━━━━━ Document excerpt ━━━━━
One Size Finally Fits All
Although a one-size-fits-all solution isn’t likely, I can certainly promise we will get to a better, more integrated state. How and why we will get there, though, won’t simply be organic. Industry changes are coming, in my view. The implications of that will be higher, not lower price tags, but you will get what you pay for.
Too Many Players
Today there are currently too many players in this space. Why? Because firms build the system and sell it for great profits to the highest bidding private equity firm. It is no secret that a few software vendors have fetched nearly $1 billion on a fraction of revenue. Their EBITDA multiples have been rather large – I’m not talking 5-7 EBITDA, but more like EBITDA multipliers in the teens.
Combine the CTRM and ETRM spaces into C/ETRM, and we have a space race. The space to occupy the leadership board, sell, and move onward is no doubt on many software vendors’ minds. We are all wondering who will be around and who won’t.
I will, however, make a public bet that we will not have so many different software classes, or bolt-on software products ten years from now. That is almost a certainty. Expectations and rapidly changing markets will force horizontal integration, without fail.
It’s both the vertical and horizontal integration that is likely the great debate. Outsiders consolidating this space is a possibility I will save for the end of this chapter.
In the interim, there are too many CTRM and ETRM firms cross-pollinating each other’s space. Weak commodity prices are not the reason for it, nor will it make any difference, because we simply have too many firms.
━━━━━ Extracted material ━━━━━
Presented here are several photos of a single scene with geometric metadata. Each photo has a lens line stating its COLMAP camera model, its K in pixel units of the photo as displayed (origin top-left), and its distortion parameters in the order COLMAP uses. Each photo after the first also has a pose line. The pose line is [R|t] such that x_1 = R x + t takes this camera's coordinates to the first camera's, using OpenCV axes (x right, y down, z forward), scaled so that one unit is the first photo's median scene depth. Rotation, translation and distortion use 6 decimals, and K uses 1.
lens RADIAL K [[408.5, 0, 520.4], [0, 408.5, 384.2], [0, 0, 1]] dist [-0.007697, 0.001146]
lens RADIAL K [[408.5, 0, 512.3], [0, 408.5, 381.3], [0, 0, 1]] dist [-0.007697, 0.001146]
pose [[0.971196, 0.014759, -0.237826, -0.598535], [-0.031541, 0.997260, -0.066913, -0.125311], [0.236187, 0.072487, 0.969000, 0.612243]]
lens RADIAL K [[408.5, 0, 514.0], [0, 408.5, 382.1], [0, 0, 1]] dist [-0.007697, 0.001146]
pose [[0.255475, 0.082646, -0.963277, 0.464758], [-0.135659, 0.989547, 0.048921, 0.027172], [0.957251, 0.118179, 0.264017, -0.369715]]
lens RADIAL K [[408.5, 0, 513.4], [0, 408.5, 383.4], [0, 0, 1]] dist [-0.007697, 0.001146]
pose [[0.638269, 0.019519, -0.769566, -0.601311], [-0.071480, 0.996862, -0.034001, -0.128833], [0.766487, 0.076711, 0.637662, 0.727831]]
━━━━━
━━━━━ Extracted material ━━━━━
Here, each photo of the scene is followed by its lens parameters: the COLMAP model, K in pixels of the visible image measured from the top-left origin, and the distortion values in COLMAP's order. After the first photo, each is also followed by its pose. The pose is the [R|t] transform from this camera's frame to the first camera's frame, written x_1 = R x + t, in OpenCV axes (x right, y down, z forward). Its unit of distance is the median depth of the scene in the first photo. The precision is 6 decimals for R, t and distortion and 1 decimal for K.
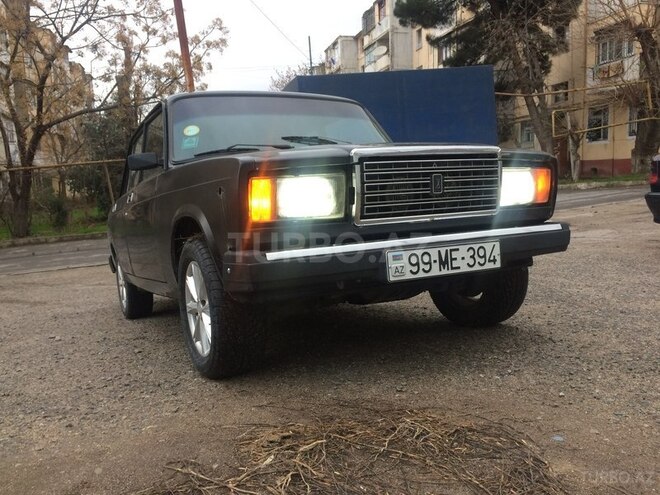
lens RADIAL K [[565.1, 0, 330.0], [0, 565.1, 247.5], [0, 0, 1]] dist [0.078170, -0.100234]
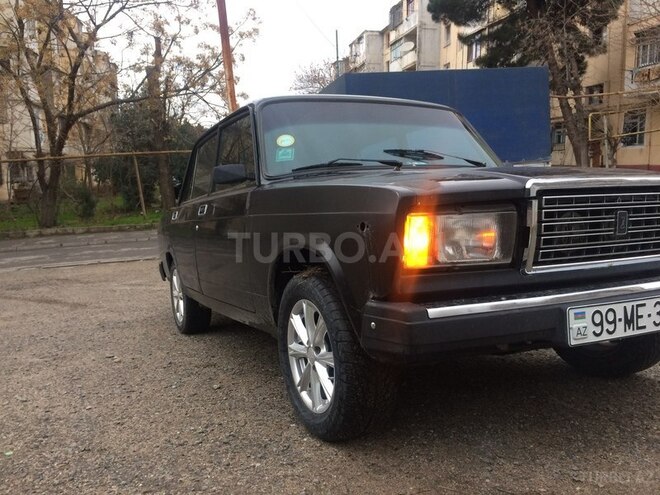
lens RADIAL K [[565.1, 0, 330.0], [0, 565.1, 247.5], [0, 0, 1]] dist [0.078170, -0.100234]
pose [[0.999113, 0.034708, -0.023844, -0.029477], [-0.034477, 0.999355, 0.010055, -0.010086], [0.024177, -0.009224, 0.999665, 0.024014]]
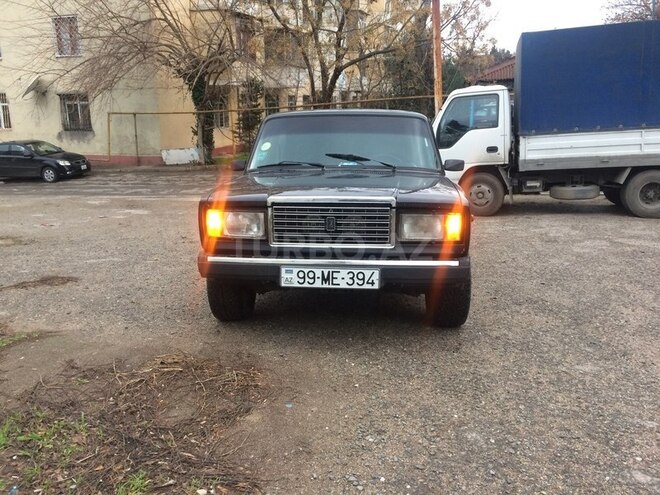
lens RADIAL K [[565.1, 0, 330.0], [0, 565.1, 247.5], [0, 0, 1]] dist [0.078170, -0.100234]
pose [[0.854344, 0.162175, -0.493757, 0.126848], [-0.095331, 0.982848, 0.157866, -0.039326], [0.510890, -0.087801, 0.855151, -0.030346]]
━━━━━
━━━━━ Extracted material ━━━━━
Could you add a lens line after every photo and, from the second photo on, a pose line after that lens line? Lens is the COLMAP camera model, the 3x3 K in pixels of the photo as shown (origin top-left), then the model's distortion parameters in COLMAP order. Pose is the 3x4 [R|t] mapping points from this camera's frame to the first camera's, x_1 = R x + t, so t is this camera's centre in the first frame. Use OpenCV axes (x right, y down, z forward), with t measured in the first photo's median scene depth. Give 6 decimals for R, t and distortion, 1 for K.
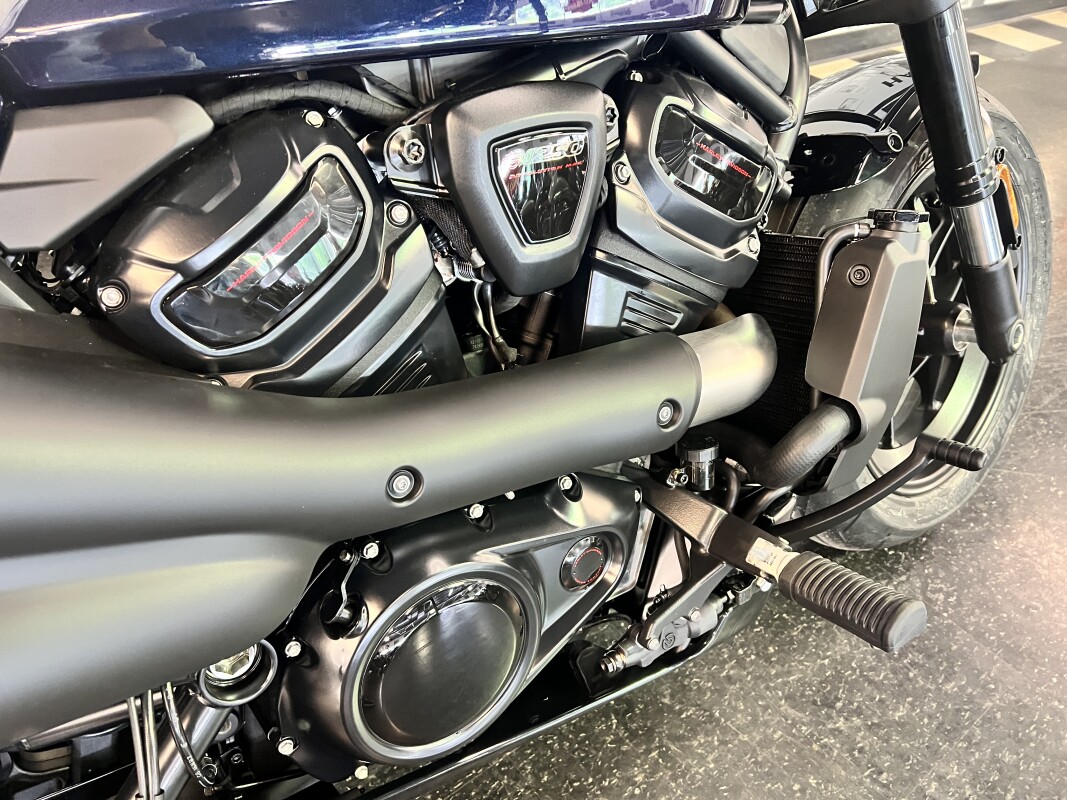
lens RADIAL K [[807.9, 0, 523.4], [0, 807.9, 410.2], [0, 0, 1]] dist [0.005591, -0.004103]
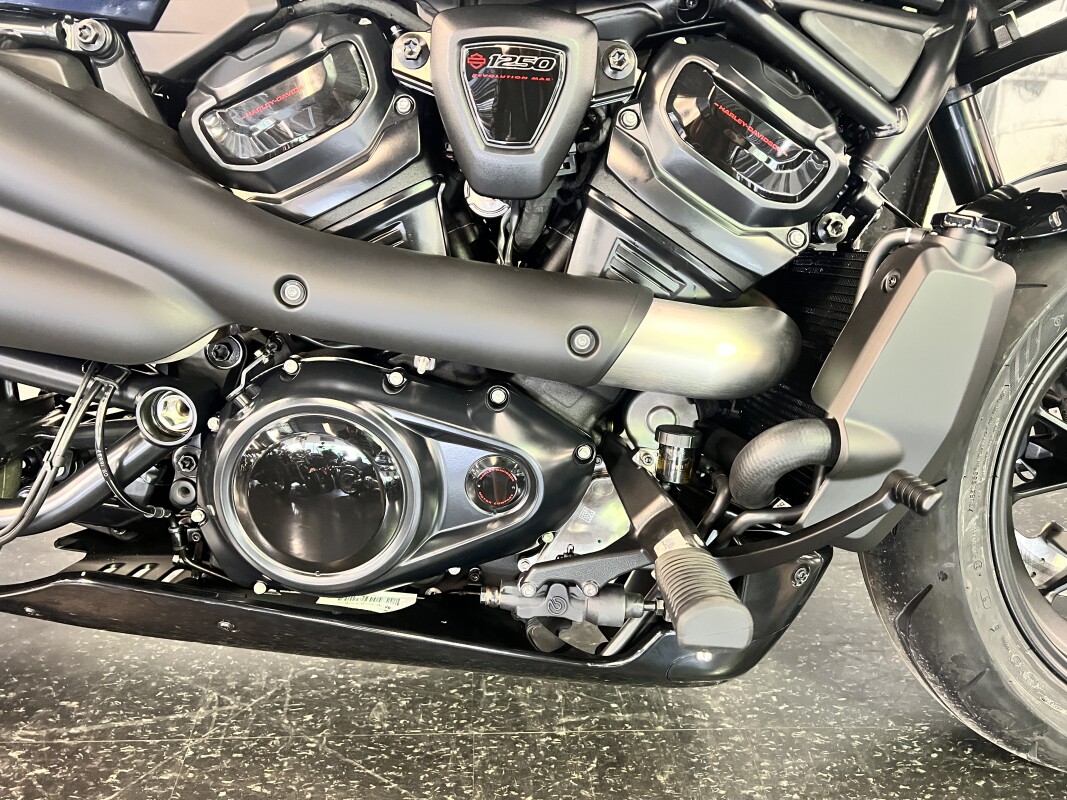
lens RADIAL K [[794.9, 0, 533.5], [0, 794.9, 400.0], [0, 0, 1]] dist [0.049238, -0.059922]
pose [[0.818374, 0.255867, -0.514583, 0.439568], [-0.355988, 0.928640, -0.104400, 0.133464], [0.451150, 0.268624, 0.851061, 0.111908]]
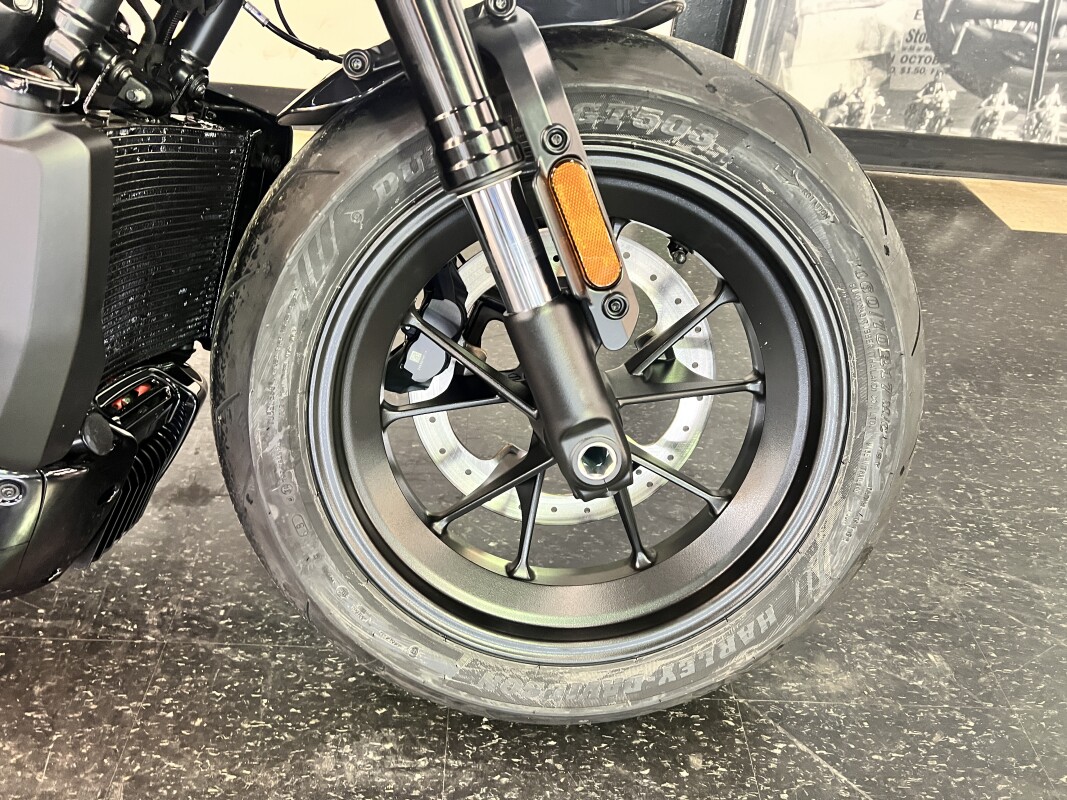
━━━━━
Study questions:
1 > According to the passage on trading software vendors, what EBITDA multiples have some vendors fetched?
2 > Repeat the passage on trading software vendors word for word, starting at "In the interim, there" and ending at "too many firms.".
Work only from the passage on trading software vendors; the rows play no part.

Responses per task:
1 > EBITDA multipliers in the teens, not 5-7.

2 >
In the interim, there are too many CTRM and ETRM firms cross-pollinating each other’s space. Weak commodity prices are not the reason for it, nor will it make any difference, because we simply have too many firms.